Stored data entries
<<<<

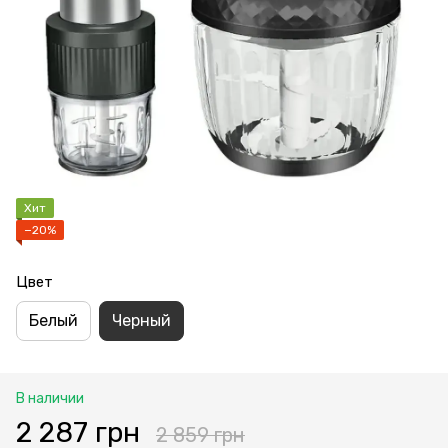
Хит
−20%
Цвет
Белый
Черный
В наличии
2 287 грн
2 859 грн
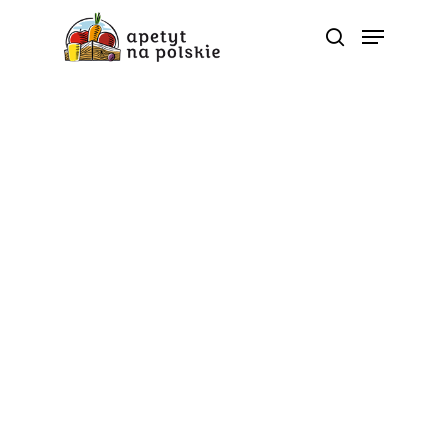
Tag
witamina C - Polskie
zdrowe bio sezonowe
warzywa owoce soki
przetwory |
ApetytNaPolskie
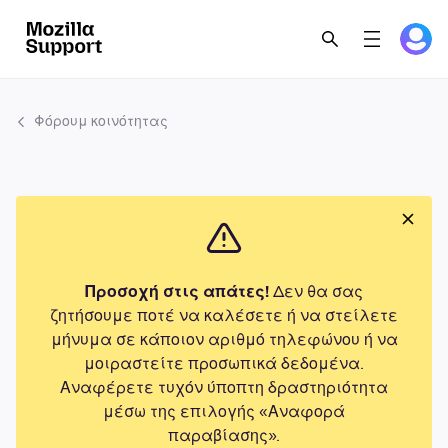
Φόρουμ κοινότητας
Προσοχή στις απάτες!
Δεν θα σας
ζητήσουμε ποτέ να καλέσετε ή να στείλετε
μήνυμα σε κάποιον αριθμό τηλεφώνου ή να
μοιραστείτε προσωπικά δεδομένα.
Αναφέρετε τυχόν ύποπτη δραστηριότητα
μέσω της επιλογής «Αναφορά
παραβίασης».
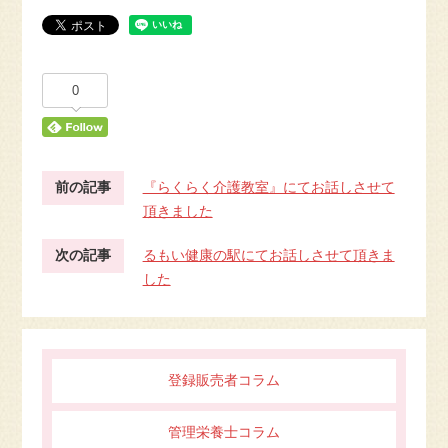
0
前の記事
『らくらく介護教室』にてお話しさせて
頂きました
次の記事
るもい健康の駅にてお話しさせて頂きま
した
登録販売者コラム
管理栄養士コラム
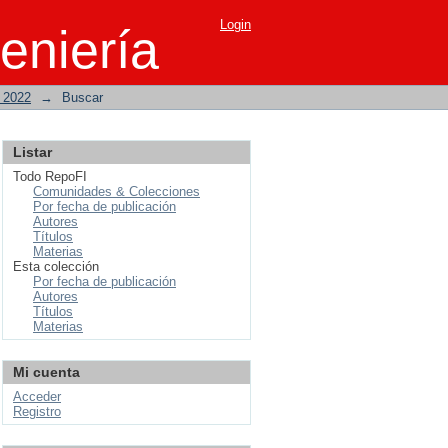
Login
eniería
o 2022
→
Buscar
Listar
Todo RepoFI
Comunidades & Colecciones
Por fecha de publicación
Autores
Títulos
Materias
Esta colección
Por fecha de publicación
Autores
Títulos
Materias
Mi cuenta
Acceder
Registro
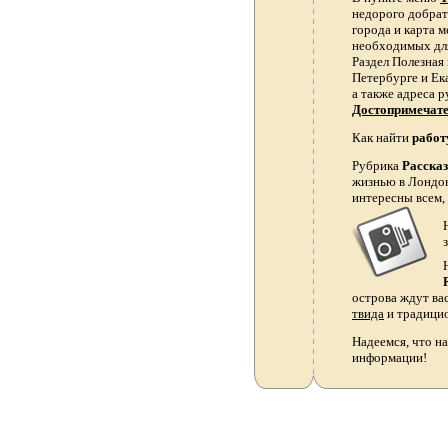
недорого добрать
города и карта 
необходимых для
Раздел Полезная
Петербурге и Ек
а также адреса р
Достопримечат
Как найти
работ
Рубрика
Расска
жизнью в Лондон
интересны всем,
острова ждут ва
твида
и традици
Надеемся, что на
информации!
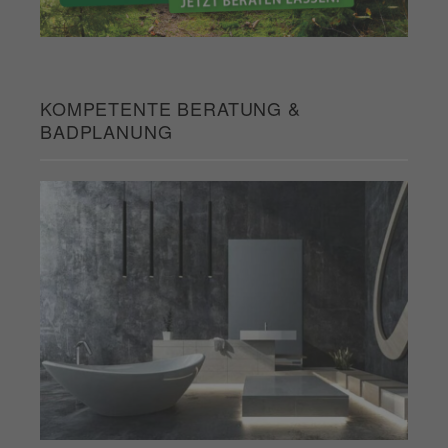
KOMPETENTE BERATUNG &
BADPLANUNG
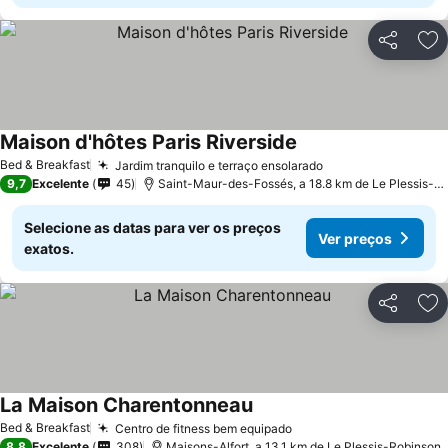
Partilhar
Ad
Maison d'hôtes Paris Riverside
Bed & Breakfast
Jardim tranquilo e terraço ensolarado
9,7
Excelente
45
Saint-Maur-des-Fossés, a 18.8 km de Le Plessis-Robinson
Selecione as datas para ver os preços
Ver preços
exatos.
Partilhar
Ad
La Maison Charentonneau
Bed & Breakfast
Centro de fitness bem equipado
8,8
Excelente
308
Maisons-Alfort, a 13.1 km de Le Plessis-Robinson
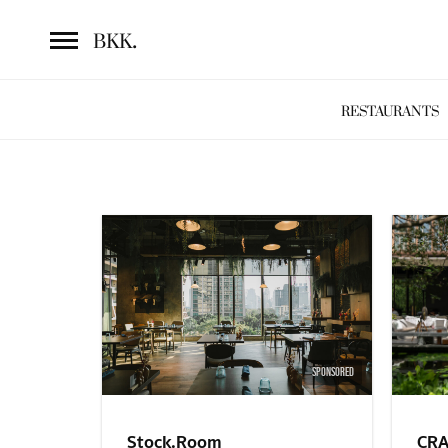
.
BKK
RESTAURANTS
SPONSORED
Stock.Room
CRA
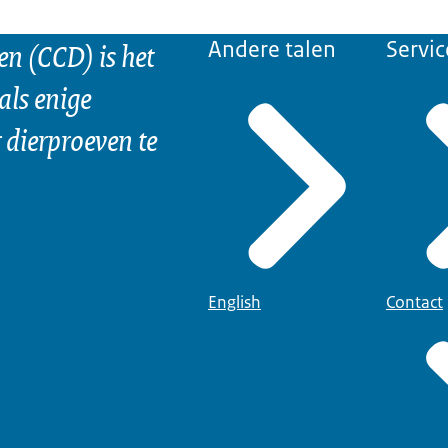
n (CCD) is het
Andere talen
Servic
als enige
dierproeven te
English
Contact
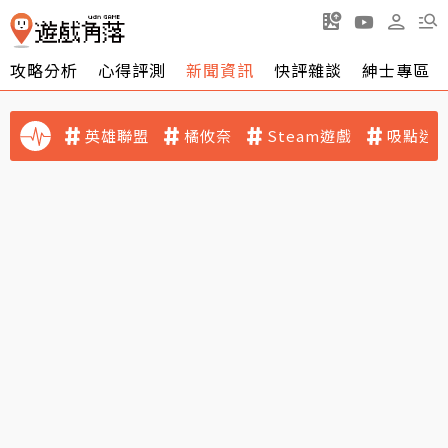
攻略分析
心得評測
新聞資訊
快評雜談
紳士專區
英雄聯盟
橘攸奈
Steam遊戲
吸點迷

>>>>

> [WHAT YOU WILL DO]
Can you copy out the text of every entry above, line by line and character for character, leaving the pictures out?

> [SOLUTION FOR THIS PROBLEM]
Хит
−20%
Цвет
Белый
Черный
В наличии
2 287 грн
2 859 грн
Tag
witamina C - Polskie
zdrowe bio sezonowe
warzywa owoce soki
przetwory |
ApetytNaPolskie
Φόρουμ κοινότητας
Προσοχή στις απάτες!
Δεν θα σας
ζητήσουμε ποτέ να καλέσετε ή να στείλετε
μήνυμα σε κάποιον αριθμό τηλεφώνου ή να
μοιραστείτε προσωπικά δεδομένα.
Αναφέρετε τυχόν ύποπτη δραστηριότητα
μέσω της επιλογής «Αναφορά
παραβίασης».
0
前の記事
『らくらく介護教室』にてお話しさせて
頂きました
次の記事
るもい健康の駅にてお話しさせて頂きま
した
登録販売者コラム
管理栄養士コラム
Login
eniería
o 2022
→
Buscar
Listar
Todo RepoFI
Comunidades & Colecciones
Por fecha de publicación
Autores
Títulos
Materias
Esta colección
Por fecha de publicación
Autores
Títulos
Materias
Mi cuenta
Acceder
Registro
недорого добрать
города и карта 
необходимых для
Раздел Полезная
Петербурге и Ек
а также адреса р
Достопримечат
Как найти
работ
Рубрика
Расска
жизнью в Лондон
интересны всем,
острова ждут ва
твида
и традици
Надеемся, что на
информации!
KOMPETENTE BERATUNG &
BADPLANUNG
Partilhar
Ad
Maison d'hôtes Paris Riverside
Bed & Breakfast
Jardim tranquilo e terraço ensolarado
9,7
Excelente
45
Saint-Maur-des-Fossés, a 18.8 km de Le Plessis-Robinson
Selecione as datas para ver os preços
Ver preços
exatos.
Partilhar
Ad
La Maison Charentonneau
Bed & Breakfast
Centro de fitness bem equipado
8,8
Excelente
308
Maisons-Alfort, a 13.1 km de Le Plessis-Robinson
.
BKK
RESTAURANTS
SPONSORED
Stock.Room
CRA
n (CCD) is het
Andere talen
Servic
als enige
dierproeven te
English
Contact
攻略分析
心得評測
新聞資訊
快評雜談
紳士專區
英雄聯盟
橘攸奈
Steam遊戲
吸點迷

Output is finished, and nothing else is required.